高額の振り込み手続きを申し出た60歳代の男性客に対し、積極的な声かけを行って詐欺被害を防いだとして、糸島署は12月23日、糸島市の西日本シティ銀行糸島支店と、福岡中央銀行前原支店の野中朋宏さんに感謝状を贈った=写真。
同署などによると、昨年11月18日、西日本シティ銀行糸島支店に640万円の振り込みを申し出る60歳代の男性客が来店。男性はSNSを通じた投資名目の詐欺に遭っており、スマートフォンの画面を何度も確認する様子などを不審に感じた同支店の藤田京子さんらが同行内で情報を共有。粘り強く男性を説得するとともに、警察へ通報した。藤田さんは、県警が被害を2回以上防いだ人を認定する「ニセ電話気づかせマイスター」となり、認定証が交付された。
10日後の同28日、同じ男性が福岡中央銀行前原支店を訪れ、620万円の振り込みを申し出た。応対した野中さんは、男性の切羽詰まったような様子から詐欺ではないかと疑い、男性を説得しながら同署へ連絡した。

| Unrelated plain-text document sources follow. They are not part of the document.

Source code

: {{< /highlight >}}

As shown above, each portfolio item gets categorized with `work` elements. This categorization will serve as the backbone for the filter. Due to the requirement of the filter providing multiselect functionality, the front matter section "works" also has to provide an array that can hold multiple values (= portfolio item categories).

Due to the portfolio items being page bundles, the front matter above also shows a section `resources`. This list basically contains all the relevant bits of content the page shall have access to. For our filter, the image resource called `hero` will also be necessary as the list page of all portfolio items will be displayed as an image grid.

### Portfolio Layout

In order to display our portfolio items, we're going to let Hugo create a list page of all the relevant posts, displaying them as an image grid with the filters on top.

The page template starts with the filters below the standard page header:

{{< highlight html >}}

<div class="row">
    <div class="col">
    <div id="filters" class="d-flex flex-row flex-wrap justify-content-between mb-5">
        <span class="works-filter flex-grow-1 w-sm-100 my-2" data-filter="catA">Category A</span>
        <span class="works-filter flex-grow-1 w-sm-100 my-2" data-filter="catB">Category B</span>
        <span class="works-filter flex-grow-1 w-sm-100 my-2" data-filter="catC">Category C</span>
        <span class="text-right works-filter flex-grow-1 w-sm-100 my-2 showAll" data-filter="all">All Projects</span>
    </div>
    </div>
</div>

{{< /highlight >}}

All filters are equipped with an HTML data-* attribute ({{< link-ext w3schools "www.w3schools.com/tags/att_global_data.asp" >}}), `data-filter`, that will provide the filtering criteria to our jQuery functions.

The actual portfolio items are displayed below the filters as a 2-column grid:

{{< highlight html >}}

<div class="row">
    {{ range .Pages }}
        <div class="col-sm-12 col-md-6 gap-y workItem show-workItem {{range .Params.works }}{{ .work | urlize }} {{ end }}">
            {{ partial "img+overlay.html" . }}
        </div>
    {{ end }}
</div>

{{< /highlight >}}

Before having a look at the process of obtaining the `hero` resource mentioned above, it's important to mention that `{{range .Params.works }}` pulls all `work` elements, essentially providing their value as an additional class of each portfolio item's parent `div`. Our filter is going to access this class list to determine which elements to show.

同署で行われた贈呈式で、藤田さんと野中さんは「今後もお客さまに詐欺への注意を呼びかけ続けたい」と気を引き締め、梶原浩幸署長は「銀行の窓口という最後のとりでで食い止めていただいたことにとても感謝。声かけはとても勇気のいることだとは思いますが、ちょっとでも不審に思ったときは、すぐに糸島署に連絡してください」と、声かけの重要性を強調していた。